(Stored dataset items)
○ ○ ○ ○ ○

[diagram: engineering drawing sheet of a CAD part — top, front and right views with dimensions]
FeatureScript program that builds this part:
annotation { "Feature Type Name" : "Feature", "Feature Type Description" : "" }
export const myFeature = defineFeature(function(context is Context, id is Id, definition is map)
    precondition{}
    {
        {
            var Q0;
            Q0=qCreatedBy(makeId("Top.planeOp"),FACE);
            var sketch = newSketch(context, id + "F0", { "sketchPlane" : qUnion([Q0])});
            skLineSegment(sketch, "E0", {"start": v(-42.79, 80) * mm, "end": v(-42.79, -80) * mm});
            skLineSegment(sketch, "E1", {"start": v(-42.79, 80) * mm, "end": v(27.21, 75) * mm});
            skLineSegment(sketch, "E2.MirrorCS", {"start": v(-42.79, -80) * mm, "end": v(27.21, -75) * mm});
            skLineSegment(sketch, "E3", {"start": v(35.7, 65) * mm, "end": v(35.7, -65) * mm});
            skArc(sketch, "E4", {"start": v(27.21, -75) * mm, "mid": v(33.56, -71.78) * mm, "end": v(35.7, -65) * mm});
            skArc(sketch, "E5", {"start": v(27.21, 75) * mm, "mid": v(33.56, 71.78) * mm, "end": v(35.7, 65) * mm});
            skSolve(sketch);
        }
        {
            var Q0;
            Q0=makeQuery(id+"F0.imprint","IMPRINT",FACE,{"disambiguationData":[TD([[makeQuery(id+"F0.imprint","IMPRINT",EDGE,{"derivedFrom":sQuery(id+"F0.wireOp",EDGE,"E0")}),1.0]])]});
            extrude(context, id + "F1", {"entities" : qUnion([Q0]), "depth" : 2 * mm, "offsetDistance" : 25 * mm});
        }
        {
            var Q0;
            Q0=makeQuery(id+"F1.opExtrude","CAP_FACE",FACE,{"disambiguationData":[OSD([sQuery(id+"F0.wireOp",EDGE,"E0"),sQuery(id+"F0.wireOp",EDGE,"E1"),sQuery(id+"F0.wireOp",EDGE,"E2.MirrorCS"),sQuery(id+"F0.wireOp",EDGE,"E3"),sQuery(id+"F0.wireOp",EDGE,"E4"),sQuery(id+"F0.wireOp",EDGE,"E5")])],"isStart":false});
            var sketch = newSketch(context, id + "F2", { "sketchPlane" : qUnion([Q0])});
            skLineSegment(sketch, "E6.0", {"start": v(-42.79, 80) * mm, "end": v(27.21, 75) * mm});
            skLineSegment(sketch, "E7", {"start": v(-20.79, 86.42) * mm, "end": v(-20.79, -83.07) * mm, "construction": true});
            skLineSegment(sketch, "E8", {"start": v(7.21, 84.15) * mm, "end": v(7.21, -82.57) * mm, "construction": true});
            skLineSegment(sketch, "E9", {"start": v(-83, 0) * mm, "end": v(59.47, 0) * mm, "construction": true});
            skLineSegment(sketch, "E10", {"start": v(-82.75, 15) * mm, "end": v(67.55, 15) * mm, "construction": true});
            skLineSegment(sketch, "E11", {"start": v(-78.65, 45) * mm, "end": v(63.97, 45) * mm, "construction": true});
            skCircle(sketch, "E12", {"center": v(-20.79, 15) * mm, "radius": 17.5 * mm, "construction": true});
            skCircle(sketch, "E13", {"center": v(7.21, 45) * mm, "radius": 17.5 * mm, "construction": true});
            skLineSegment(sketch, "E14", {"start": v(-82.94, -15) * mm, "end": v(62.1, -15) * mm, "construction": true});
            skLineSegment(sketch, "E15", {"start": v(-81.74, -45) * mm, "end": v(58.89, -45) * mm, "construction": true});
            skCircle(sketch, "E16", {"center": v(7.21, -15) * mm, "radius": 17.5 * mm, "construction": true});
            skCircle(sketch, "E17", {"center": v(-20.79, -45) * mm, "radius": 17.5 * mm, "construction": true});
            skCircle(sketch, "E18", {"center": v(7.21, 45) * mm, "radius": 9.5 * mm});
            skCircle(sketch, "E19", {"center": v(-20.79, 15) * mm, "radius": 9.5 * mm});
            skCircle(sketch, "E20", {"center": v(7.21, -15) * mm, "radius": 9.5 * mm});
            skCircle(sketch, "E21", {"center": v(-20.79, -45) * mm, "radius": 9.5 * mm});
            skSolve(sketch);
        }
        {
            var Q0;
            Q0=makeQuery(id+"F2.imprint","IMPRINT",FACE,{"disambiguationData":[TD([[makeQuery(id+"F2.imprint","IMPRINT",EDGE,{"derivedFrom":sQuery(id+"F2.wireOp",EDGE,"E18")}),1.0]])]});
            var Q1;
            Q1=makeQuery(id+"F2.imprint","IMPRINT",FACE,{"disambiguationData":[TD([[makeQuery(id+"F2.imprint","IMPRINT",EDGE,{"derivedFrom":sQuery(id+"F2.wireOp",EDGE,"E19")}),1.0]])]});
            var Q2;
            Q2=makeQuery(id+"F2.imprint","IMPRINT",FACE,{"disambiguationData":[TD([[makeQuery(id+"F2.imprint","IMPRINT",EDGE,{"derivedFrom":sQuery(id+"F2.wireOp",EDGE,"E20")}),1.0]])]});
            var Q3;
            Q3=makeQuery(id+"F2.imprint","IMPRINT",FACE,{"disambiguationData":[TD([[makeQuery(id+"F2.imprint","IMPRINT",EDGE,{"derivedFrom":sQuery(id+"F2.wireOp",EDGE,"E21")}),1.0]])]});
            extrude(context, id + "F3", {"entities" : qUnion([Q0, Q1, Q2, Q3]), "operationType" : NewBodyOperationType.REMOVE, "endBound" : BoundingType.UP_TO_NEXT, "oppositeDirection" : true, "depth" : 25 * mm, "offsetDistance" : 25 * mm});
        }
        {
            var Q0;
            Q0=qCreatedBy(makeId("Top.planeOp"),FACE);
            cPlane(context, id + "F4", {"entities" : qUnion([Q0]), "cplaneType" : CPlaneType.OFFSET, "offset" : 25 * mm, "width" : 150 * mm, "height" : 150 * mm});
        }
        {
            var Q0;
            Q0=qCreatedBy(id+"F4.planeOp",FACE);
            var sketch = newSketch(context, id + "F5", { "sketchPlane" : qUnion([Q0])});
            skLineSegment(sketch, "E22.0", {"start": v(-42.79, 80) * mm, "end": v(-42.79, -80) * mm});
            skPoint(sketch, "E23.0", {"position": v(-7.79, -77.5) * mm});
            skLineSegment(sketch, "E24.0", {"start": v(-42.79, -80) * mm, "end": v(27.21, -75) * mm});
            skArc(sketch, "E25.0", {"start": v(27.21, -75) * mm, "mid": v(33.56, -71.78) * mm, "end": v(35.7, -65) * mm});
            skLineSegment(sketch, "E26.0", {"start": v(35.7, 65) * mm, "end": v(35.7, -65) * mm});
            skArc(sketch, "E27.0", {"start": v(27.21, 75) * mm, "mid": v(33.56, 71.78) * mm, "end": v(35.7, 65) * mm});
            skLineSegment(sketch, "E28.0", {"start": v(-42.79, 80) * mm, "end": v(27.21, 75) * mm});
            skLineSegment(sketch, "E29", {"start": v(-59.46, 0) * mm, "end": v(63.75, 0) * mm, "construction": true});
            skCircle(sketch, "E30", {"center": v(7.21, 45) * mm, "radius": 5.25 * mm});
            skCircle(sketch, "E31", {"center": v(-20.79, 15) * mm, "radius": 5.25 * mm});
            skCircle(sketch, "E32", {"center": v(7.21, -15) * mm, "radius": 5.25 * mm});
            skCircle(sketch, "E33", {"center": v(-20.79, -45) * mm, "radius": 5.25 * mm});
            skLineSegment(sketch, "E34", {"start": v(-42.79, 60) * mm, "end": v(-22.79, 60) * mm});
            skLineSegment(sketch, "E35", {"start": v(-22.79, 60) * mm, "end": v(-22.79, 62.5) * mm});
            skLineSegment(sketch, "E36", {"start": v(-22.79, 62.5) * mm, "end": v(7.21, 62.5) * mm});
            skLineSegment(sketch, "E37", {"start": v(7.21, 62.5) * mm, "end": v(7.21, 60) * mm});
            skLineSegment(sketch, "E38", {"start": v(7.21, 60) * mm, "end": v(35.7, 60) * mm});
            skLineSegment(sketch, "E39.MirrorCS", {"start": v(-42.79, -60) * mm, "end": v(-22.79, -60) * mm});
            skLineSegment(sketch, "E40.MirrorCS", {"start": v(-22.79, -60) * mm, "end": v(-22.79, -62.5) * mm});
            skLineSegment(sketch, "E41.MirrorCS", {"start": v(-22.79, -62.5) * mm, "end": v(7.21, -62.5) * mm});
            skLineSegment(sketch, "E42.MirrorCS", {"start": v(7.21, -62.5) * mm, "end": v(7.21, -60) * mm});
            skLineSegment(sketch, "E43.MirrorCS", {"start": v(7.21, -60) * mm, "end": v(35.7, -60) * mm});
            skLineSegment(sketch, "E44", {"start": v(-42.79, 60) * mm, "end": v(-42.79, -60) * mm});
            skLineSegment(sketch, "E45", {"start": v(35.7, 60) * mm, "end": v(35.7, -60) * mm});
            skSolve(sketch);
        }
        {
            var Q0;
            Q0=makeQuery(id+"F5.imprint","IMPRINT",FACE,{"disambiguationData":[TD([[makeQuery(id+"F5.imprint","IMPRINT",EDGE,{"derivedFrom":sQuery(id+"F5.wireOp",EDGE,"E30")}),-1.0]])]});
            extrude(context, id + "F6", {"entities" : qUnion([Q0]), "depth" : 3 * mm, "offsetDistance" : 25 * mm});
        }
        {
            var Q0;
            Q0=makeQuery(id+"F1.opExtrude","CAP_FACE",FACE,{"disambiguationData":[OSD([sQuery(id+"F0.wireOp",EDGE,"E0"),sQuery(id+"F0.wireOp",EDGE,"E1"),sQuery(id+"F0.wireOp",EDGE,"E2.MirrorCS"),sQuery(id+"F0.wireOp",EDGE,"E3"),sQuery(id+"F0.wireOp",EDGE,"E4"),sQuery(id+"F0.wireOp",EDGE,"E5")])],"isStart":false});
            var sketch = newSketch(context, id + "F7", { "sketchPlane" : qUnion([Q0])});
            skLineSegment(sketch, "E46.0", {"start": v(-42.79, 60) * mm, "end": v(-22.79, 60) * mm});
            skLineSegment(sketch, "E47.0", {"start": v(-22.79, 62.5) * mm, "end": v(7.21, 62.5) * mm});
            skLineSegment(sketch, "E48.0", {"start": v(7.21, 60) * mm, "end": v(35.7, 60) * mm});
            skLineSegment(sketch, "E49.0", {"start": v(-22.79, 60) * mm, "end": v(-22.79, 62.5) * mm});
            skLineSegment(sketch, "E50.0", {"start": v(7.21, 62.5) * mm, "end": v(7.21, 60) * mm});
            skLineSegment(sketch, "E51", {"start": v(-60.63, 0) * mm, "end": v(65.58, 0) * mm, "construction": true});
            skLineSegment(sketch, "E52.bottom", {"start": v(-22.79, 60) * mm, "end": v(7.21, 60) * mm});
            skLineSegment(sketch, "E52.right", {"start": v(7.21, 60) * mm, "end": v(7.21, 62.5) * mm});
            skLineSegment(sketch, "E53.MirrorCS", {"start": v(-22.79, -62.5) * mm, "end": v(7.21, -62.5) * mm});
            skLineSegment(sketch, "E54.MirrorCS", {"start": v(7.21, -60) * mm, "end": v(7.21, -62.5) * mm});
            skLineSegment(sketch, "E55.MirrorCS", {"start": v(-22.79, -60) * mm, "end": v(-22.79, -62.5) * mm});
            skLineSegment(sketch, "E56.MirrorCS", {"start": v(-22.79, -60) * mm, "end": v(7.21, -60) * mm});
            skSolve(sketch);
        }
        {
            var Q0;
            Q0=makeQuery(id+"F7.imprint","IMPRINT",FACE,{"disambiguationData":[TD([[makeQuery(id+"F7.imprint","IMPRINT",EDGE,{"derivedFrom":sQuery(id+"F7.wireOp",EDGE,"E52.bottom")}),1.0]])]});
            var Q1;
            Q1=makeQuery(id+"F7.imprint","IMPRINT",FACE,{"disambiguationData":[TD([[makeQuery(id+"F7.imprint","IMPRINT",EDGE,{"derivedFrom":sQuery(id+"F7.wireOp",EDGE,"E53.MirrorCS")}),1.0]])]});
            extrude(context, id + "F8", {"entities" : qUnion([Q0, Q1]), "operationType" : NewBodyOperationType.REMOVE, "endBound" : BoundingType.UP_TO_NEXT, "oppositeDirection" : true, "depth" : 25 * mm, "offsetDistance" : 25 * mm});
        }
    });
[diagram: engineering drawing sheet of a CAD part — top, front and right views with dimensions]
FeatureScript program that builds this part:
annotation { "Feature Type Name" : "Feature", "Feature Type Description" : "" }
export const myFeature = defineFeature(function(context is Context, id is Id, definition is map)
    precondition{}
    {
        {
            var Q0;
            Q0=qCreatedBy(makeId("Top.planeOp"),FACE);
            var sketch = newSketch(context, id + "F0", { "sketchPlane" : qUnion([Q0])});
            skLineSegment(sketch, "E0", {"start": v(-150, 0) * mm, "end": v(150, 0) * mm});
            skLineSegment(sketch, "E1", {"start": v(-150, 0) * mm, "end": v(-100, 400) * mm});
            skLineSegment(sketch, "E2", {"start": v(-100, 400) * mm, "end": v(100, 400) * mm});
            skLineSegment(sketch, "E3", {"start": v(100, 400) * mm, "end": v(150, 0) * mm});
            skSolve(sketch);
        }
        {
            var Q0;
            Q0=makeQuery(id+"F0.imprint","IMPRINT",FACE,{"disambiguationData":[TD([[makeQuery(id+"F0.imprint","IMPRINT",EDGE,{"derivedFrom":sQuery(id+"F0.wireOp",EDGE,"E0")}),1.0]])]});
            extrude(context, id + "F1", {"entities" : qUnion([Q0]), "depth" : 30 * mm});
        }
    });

○ ○ ○ ○ ○

| Task to carry out |
Return every line in the records above that contains the string "NewBodyOperationType", matching case exactly.

| Response to the task |
            extrude(context, id + "F3", {"entities" : qUnion([Q0, Q1, Q2, Q3]), "operationType" : NewBodyOperationType.REMOVE, "endBound" : BoundingType.UP_TO_NEXT, "oppositeDirection" : true, "depth" : 25 * mm, "offsetDistance" : 25 * mm});
            extrude(context, id + "F8", {"entities" : qUnion([Q0, Q1]), "operationType" : NewBodyOperationType.REMOVE, "endBound" : BoundingType.UP_TO_NEXT, "oppositeDirection" : true, "depth" : 25 * mm, "offsetDistance" : 25 * mm});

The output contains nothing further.